I had a long conversation today with a friend who recently lost her mother to cancer. I called to see how she was doing, not knowing what to expect, or even if I would reach her. Part of me didn't want to call - what if she was having a really good day and bringing up her mom would bring her sadness? What if I would say the wrong thing? Yet I knew from my own experience that it is far better to take the risk and reach out than it is to play it safe. We need others to acknowledge our losses, even months or years down the road. As she talked, I could tell that her mom is on her mind frequently, and that she has been doing everything she can to process through all of the changes that have taken place in her life over the past few years. She mentioned feeling alone, not knowing others her age who have weathered similar situations. She said sometimes she wishes a friend of her mom's would call just to say they were thinking of her mom that day too. In the final months of her mom's illness, countless friends were in and out, stopping by to visit or asking how they could help. While that was a wonderful support, it needed to continue after her mom's death.
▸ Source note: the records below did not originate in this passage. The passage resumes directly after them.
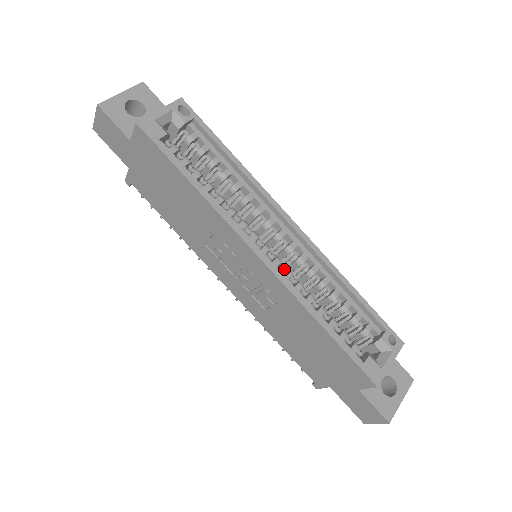
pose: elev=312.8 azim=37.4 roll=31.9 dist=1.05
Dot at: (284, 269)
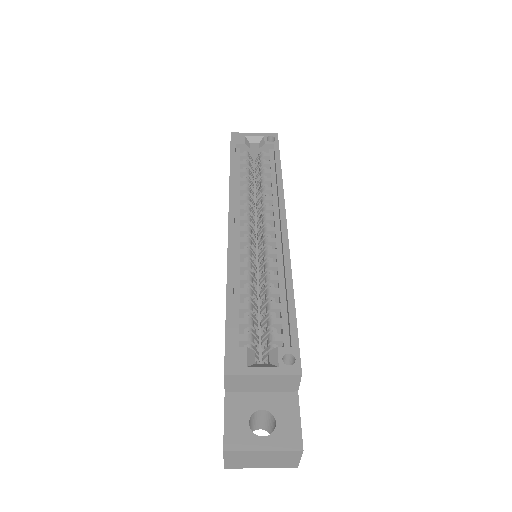
Dot at: (247, 249)
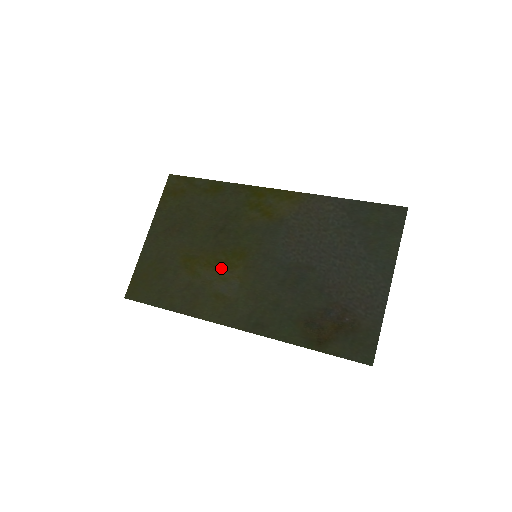
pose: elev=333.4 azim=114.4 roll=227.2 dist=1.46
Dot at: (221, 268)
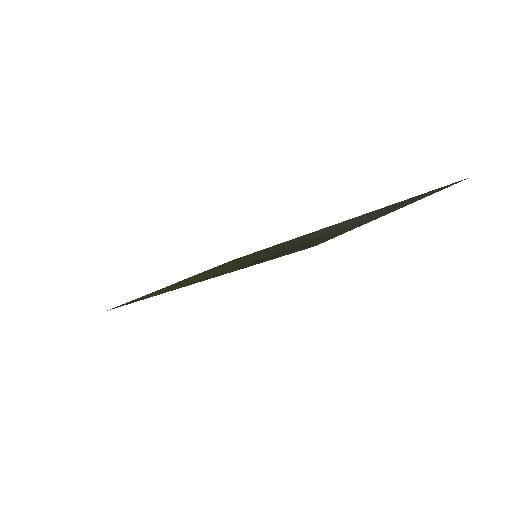
Dot at: occluded
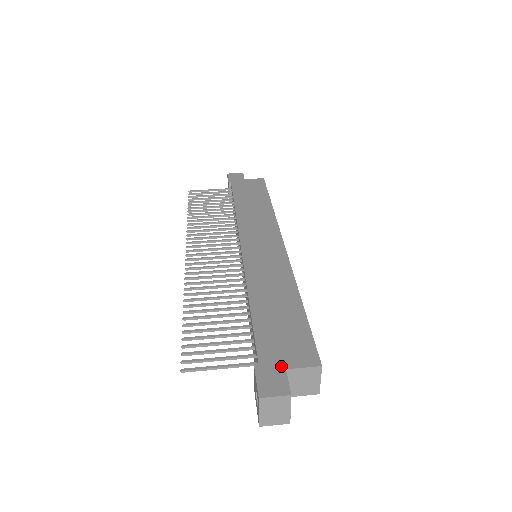
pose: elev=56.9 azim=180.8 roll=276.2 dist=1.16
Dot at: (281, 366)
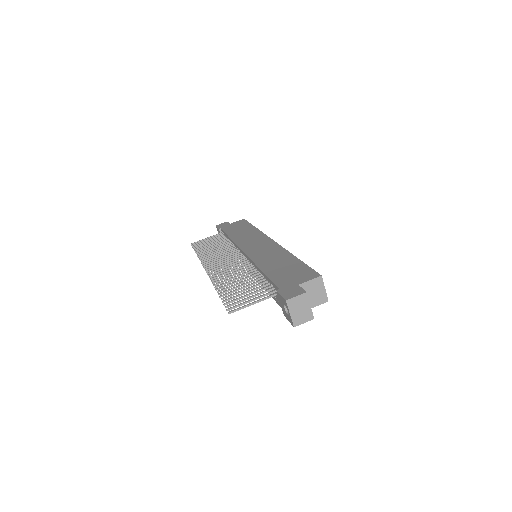
Dot at: (295, 285)
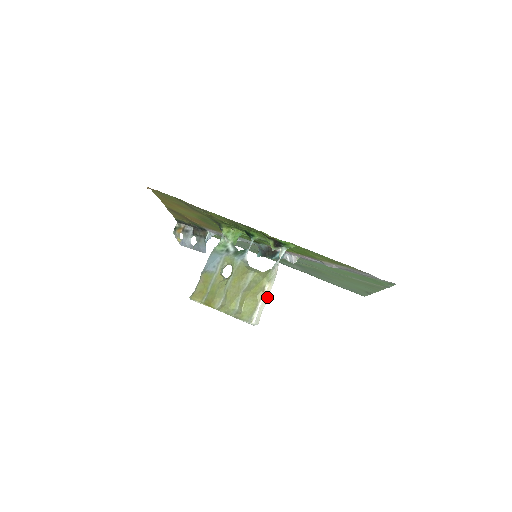
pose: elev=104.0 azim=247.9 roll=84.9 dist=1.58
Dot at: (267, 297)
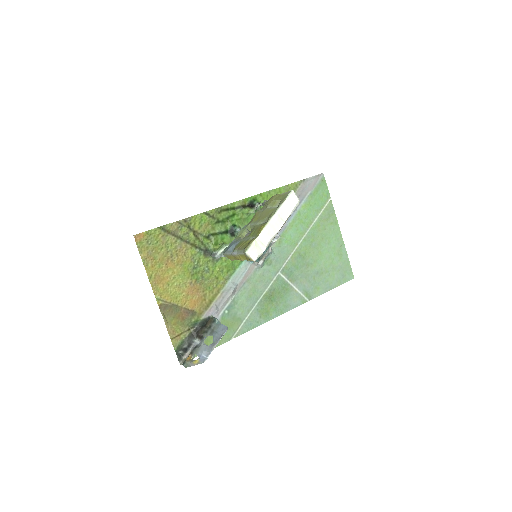
Dot at: occluded
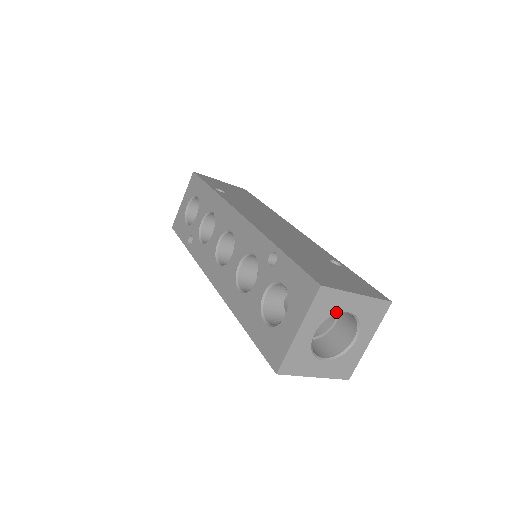
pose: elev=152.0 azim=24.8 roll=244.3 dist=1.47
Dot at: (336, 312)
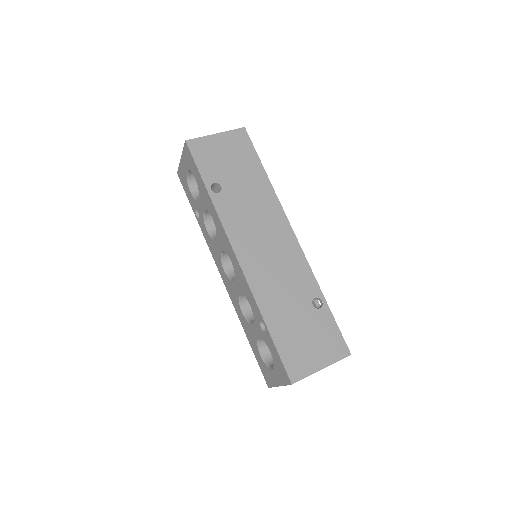
Dot at: occluded
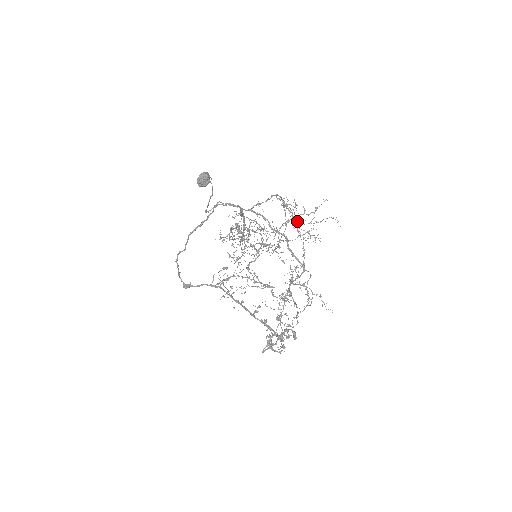
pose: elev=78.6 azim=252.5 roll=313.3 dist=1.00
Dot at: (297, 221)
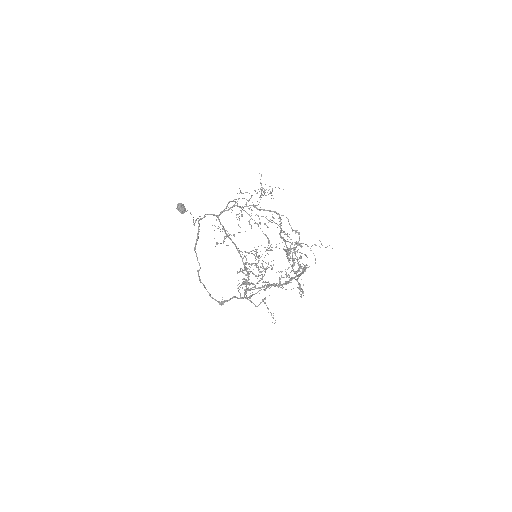
Dot at: (265, 217)
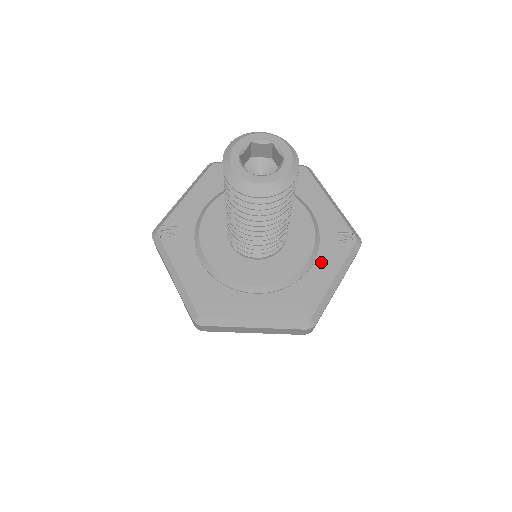
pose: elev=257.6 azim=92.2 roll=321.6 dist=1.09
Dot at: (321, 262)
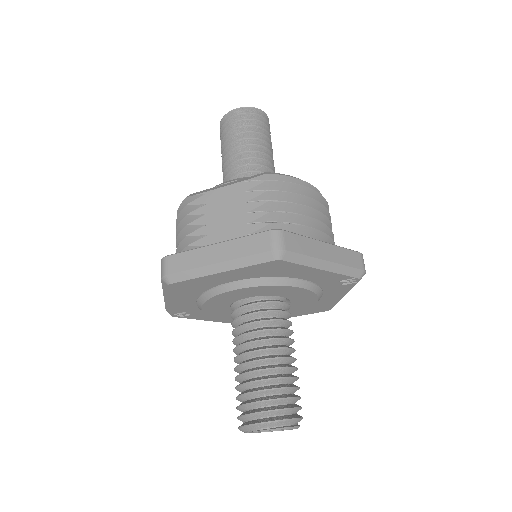
Dot at: (328, 295)
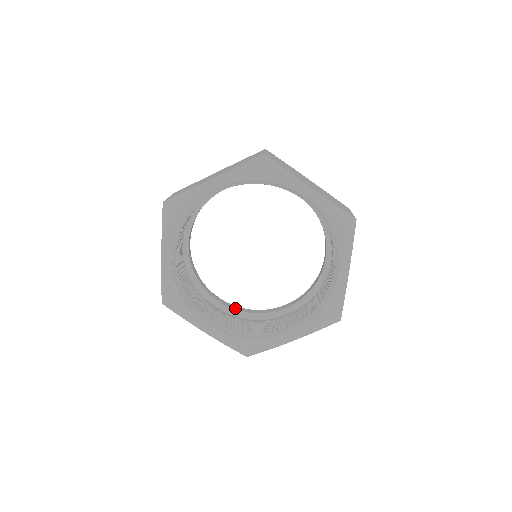
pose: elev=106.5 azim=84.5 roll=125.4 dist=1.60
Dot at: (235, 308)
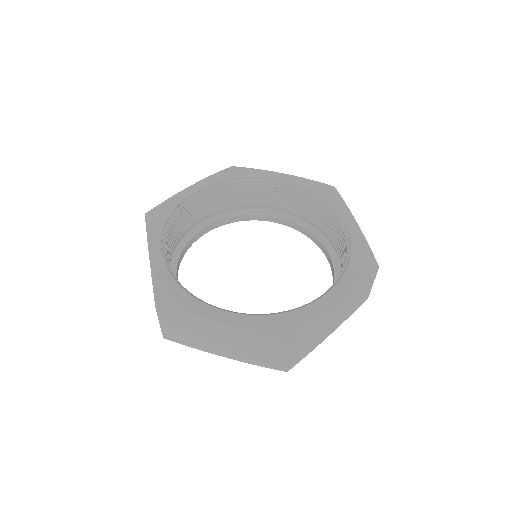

It needs to continue even today. Yes, life goes on. Yes, the pain is far less for most everyone besides my friend and her immediate family. Yes, it has slowly become easier - but it is still hard. And it probably always will be hard. She wasn't complaining as she shared these things with me; she was very aware of the things God has been doing and continues to do in her life. She is thankful for many things that have happened. But at the same time she still needs support and encouragement. I post this story even though it is not directly about miscarriage to illustrate the point that we must consciously choose to reach out again and again to those who have lost loved ones. Their pain is real, whether or not we acknowledge it or give them space to be real. We cannot fix the pain or remove it entirely, but by simply remembering and validating feelings, we can be the hands, feet, and ears of Jesus as He heals their hearts day by day.